Par où était-il passé? Où s’était-il glissé?

«Soudain, a raconté depuis M. Barkimel qui s’était recouché, soudain je devins plus pâle encore si possible et je m’allongeai en poussant un soupir de détresse. Je déclarai aussitôt que j’étais très fatigué et que cette perquisition me tuait.

«Or, je venais de sentir remuer près de moi quelqu’un qui ne pouvait être que Florent! Florent s’était glissé entre mes deux matelas!

«Comment Florent pouvait-il respirer? Certainement, pour peu que la visite se prolongeât, j’allais le retrouver étouffé! Et je fus tout de suite tracassé par l’abominable idée que je ne saurais que faire de son cadavre!

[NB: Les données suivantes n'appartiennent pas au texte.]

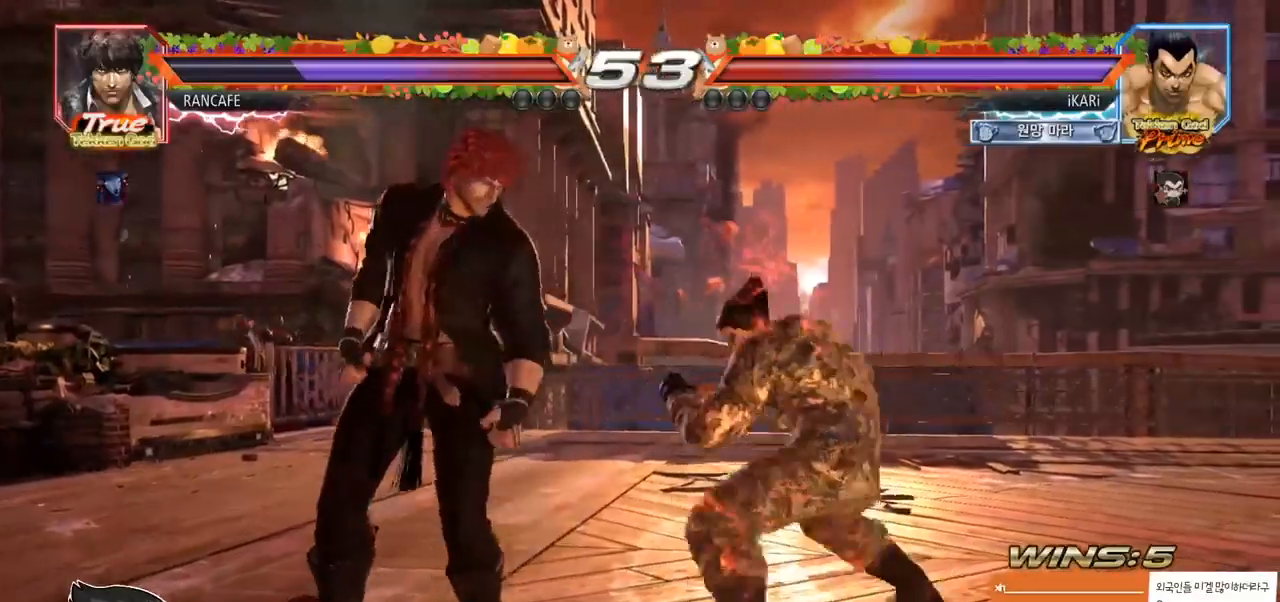
{"dt_ms": 500, "buttons": [], "left_stick": "center"}
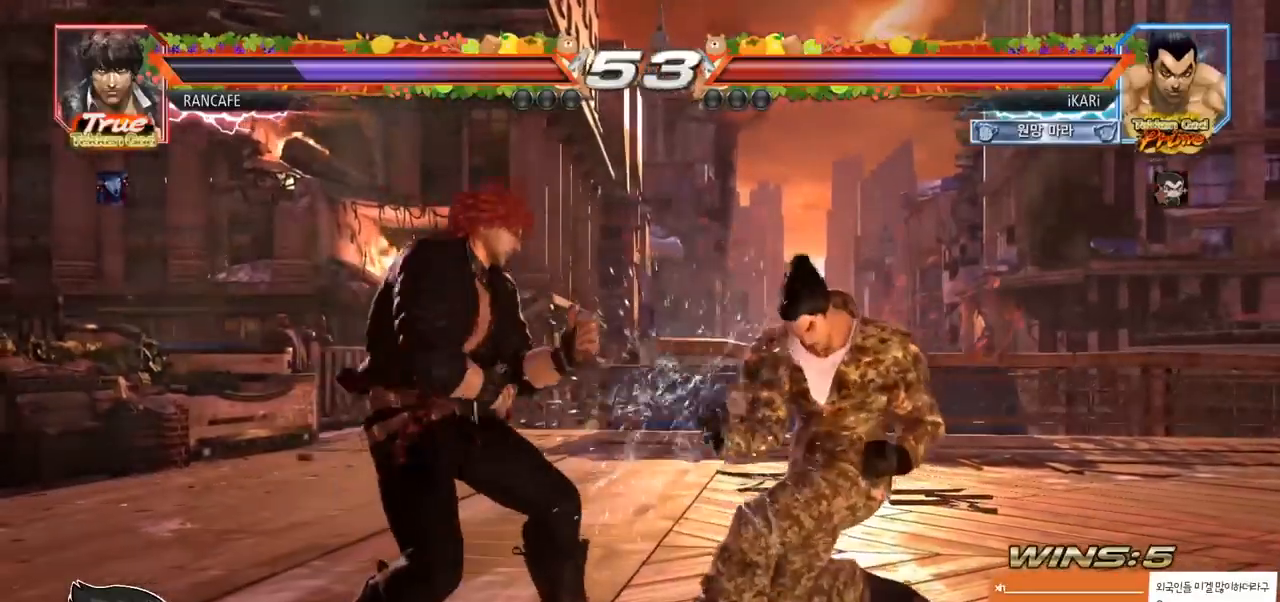
{"dt_ms": 500, "buttons": [], "left_stick": "right", "events": [[50, "left_stick", "right"], [117, "left_stick", "center"], [167, "left_stick", "right"]]}
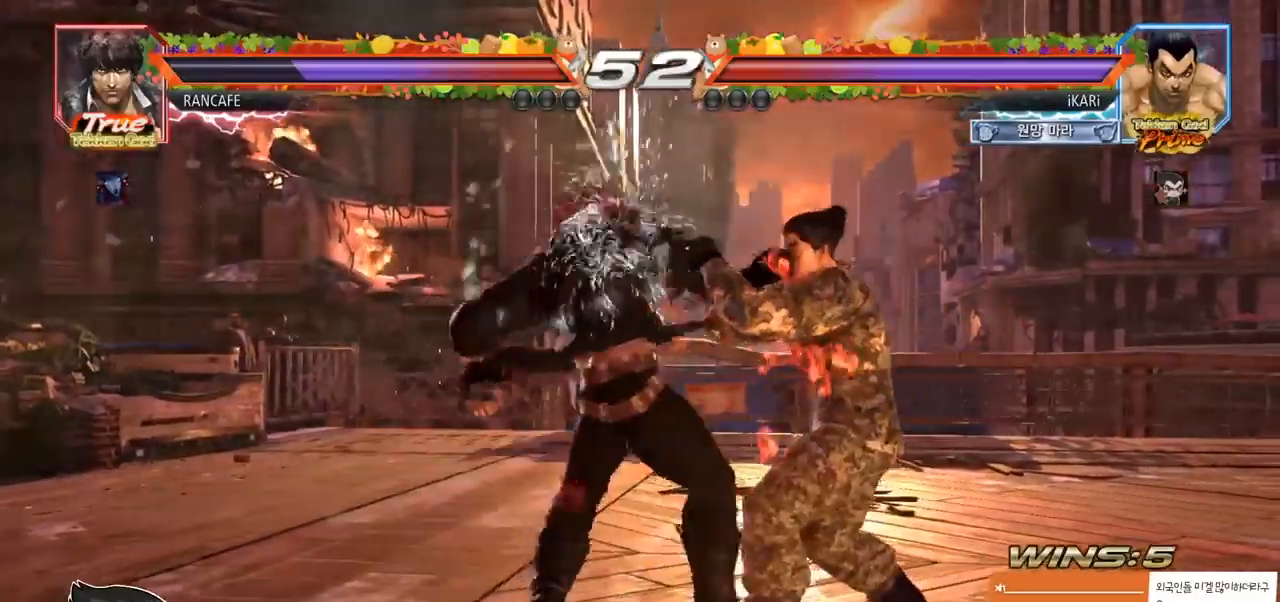
{"dt_ms": 500, "buttons": [], "left_stick": "center", "events": [[317, "left_stick", "down-right"], [433, "left_stick", "center"]]}
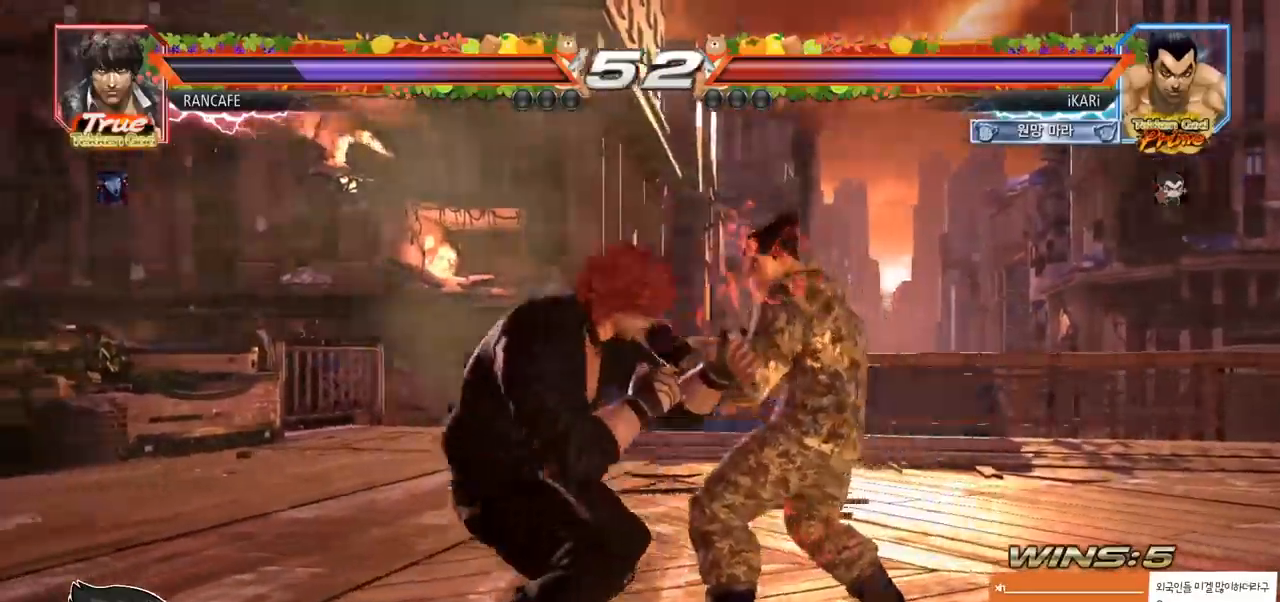
{"dt_ms": 500, "buttons": [], "left_stick": "center", "events": [[33, "left_stick", "right"], [83, "left_stick", "center"], [133, "left_stick", "right"], [483, "left_stick", "center"]]}
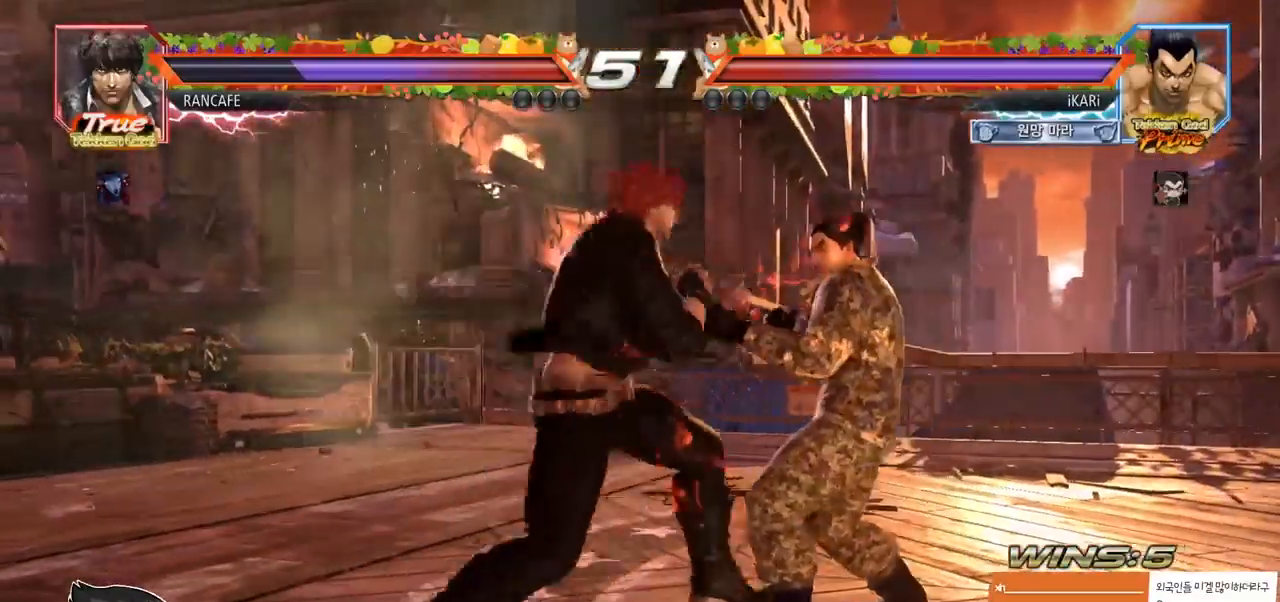
{"dt_ms": 500, "buttons": [], "left_stick": "right"}
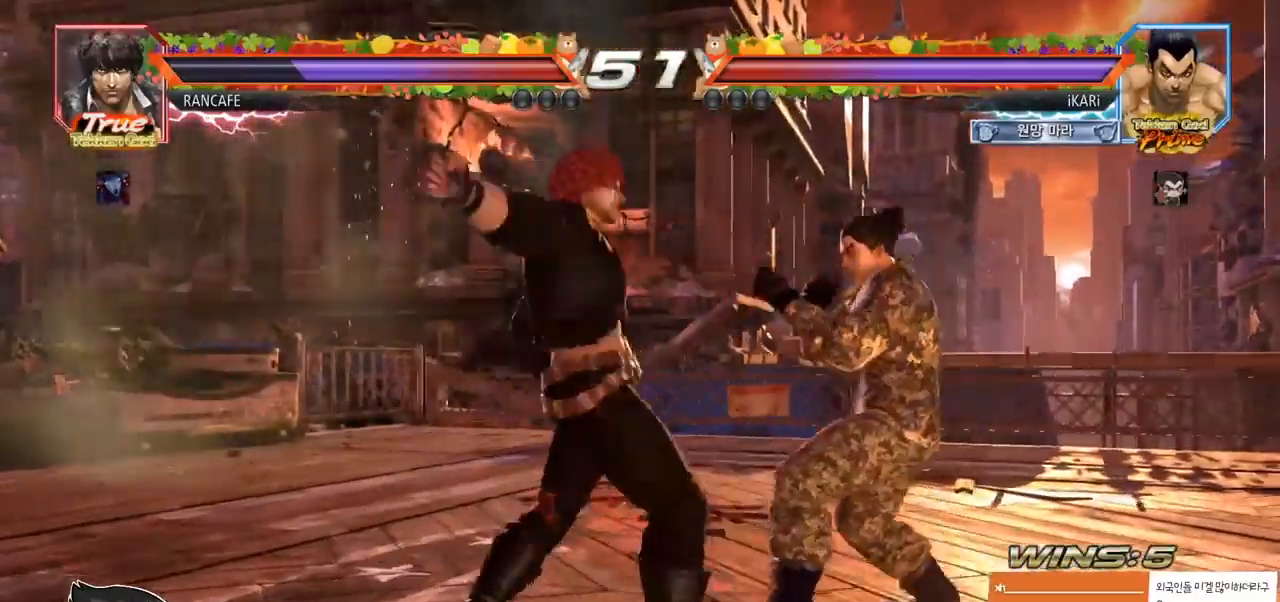
{"dt_ms": 500, "buttons": [], "left_stick": "right", "events": [[150, "left_stick", "center"], [350, "left_stick", "right"], [417, "left_stick", "center"], [483, "left_stick", "right"]]}
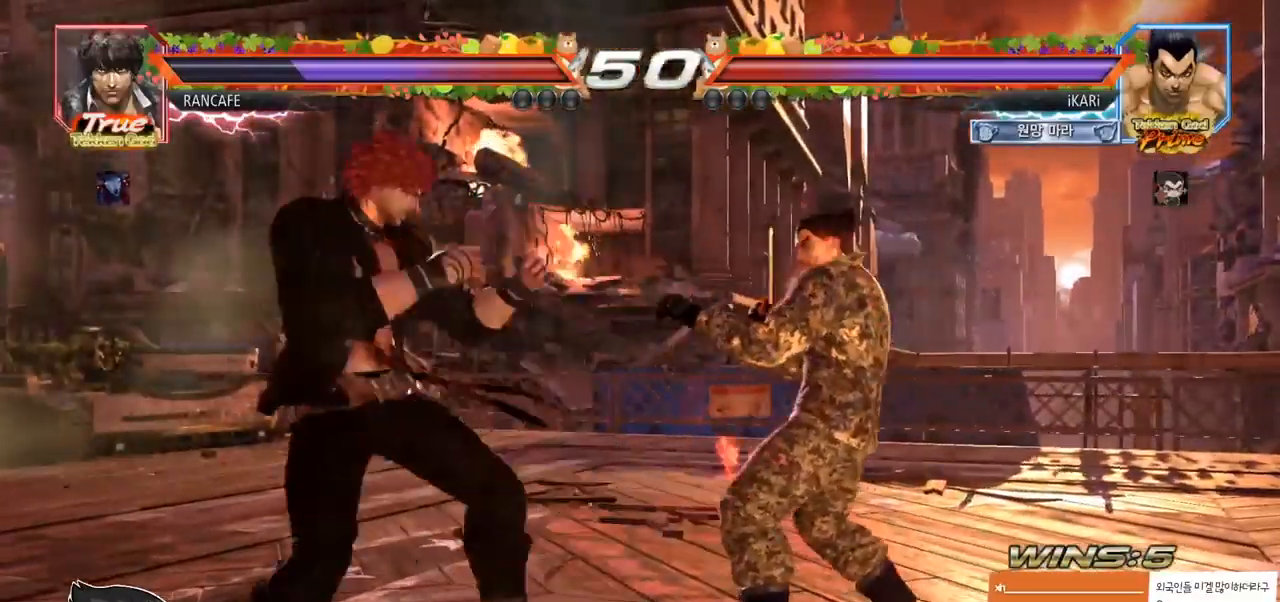
{"dt_ms": 500, "buttons": [], "left_stick": "center", "events": [[150, "left_stick", "center"], [233, "left_stick", "right"], [283, "left_stick", "center"], [350, "left_stick", "right"], [433, "left_stick", "up"], [483, "left_stick", "center"]]}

«Enfin, ils déclarèrent qu’ils n’avaient plus qu’à chercher dans mon lit! Du coup, j’ai cru que j’allais mourir! Ils se contentèrent heureusement de toucher le haut et le pied de mon lit et de regarder ensuite dessous. Puis ils défirent les coussins des sofas, dans ma chambre, la salle et le salon. Je croyais qu’ils ne s’en iraient jamais! Enfin, ils eurent le toupet de m’engager à prendre un peu de repos et me souhaitèrent une bonne nuit. Ils restèrent quelque temps encore dans la maison et je continuai à ne pas bouger.

«Le terrible était que Florent, non plus, ne bougeait plus! Était-il mort? Étais-je assis sur le cadavre de mon ami? Pouvais-je encore le sauver? Horrible perplexité!